══ Records to use ══

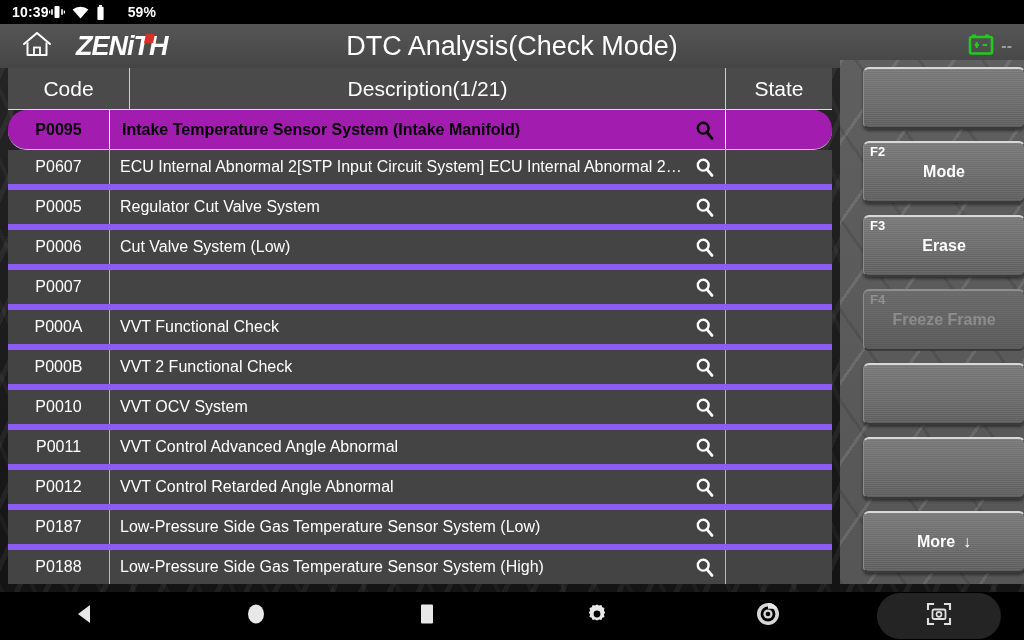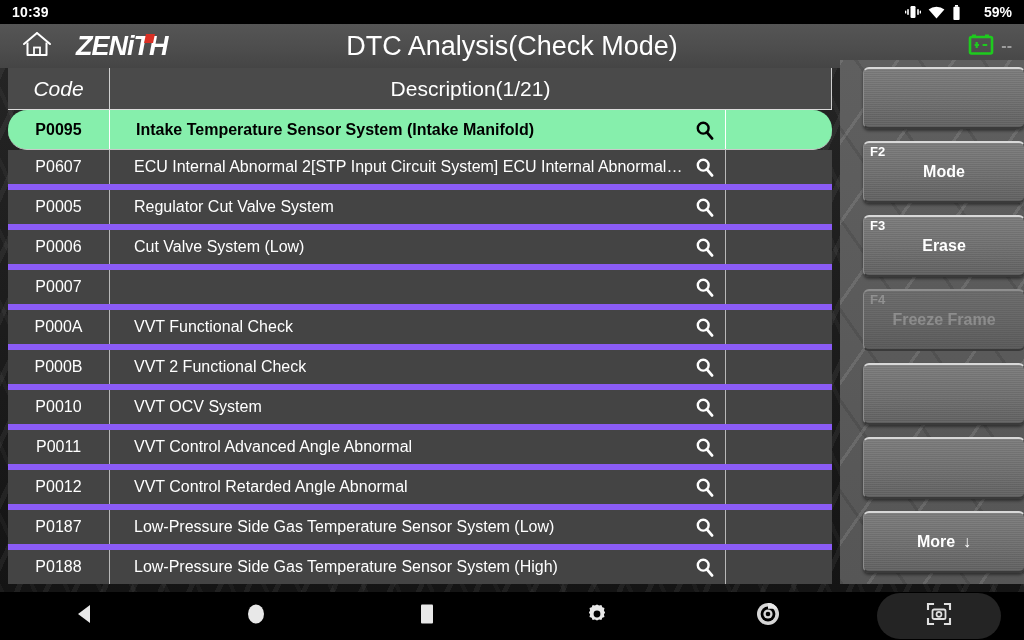--- a/index.html
+++ b/index.html
@@ -28,7 +28,7 @@
     background: #000;
     display: flex;
     align-items: center;
-    justify-content: space-between;
+    justify-content: flex-start;
     padding: 0 12px;
   }
   .status-clock {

═══

* _What you have to do_:
Begin with the line that contains "align-items: center;" and end with the last line of the data. Repeat those two lines and all between them exactly.

* _Result_:
     align-items: center;
-    justify-content: space-between;
+    justify-content: flex-start;
     padding: 0 12px;
   }
   .status-clock {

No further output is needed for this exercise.